I was not aware of karaf having systemd support - that’s great news. However, in config.properties it is mentioned that:

In addition to setting the flag to true, the JNA library needs to be made
available to the main classloader by adding the two following libraries
to the lib/boot directory
mvn:net.java.dev.jna/jna/${jna.version}
mvn:net.java.dev.jna/jna-platform/${jna.version}
or by building a custom distribution and adding the following lines for the
karaf maven plugin configuration:
mvn:net.java.dev.jna/jna/${jna.version};type:=boot;export:=false
mvn:net.java.dev.jna/jna-platform/${jna.version};type:=boot;export:=false

Where does one get those libraries?

Secondly, another way to monitor it externally is to hit /rest/metrics/prometheus even if you are not using prometheus (which you should IMHO!) as that’s not likely to work if openhab has crashed.

The JNA is part of openHAB distribution, however its version might vary between releases. You can get them via find $OH_BASE -name "*jna*.jar". For me (an ancient OH 3.0.x) it returns:

(...)/system/net/java/dev/jna/jna-platform/5.4.0/jna-platform-5.4.0.jar
(...)/system/net/java/dev/jna/jna/5.4.0/jna-5.4.0.jar

You can copy or link these to $OH_BASE/lib/boot/ directory.

Cool, thanks for that. One questions though - the upstream jna distribution also has a number of OS specific jars (linux, darwin, windows, etc) which are not vendored in the OH distribution.
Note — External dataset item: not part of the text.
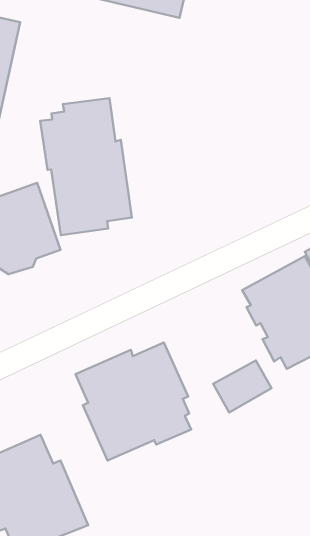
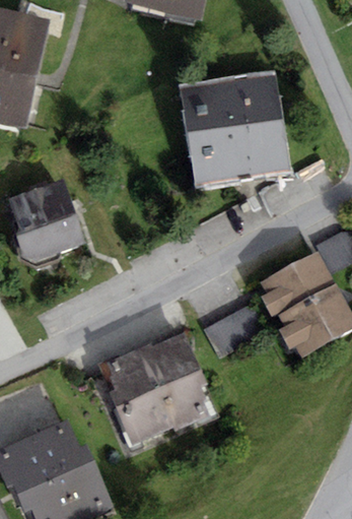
building: none -> [180,70,290,186]
building: [40,98,132,235] -> none
building: [213,360,272,413] -> [204,307,260,356]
Do you know anything about that?

The jna-x.y.z.jar contains native libraries for all supported platforms, so you don’t need to worry about specific OS. It is all-in-one. :slight_smile:

1 Like

I have a simple watchdog rule, which monitors the updates from Z-wave temperature sensor, which sends updates every 10 mins. If there is an update received the rule sends reset to Wi-Fi watchdog relay.
If there are no updates within 20 mins the rule sends an email and blocks watchdog relay reset, which after 5 mins initiates hard powering off of the active OH controller and switching to backup controller(there is a separate forum topic on this) .
In this way the whole communication path and all critical SW logic is monitored - from Zwave interface to OH/Node-red and to WiFi interface. (I don’t have other issues/features, which require watchdogs. In 8 years I had only two failed Z-wave devices out of about 40). When backup controller is online it sends an email once a day, that system is working on reserve controller - so I will need to perform some action. The whole switchover takes about 30 mins in worst case and is fully automatic.

Adding to Rich. I’m also using Zabbix for operational monitoring of various system components I have in my house. OH is only one of many VM’s network components etc. I’m running. So having another VM for monitoring is a must for me.

What I’m using for year next to it is Splunk for logs collection, analysis and alerts. It is great tool which helps me work with all those hunderts of logs I have. Including logs from OH. But all these tools comes with a cost at the moment you want to use more advanced features.

I also use OH for status reporting of health from other components in my setup. As OH is the visualization I use every day, it is actually the best place for me to see if something happens with my heating, alarm, home control system etc. And also a place, where it is easy to creating alerts and event actions as Rich described.

After all the years I have to say that OH is not the place which is typical failure point. More common for me is component or communication failure.
That of course depends on the HW setup use. Reliability of RPi will be different from ESX machine with redundant disk array and power supply.

1 Like

Hi @Artyom_Syomushkin,

I would be very interested in the topic, searched, but found nothing special.

Do you have a link to the topic? That would be great!

Have a good one!

You can look in this topic: What's your HA reliable architecture ? Mesh + central controller? - #47 by Artyom_Syomushkin

1 Like

Thank you!

This topic was automatically closed 41 days after the last reply. New replies are no longer allowed.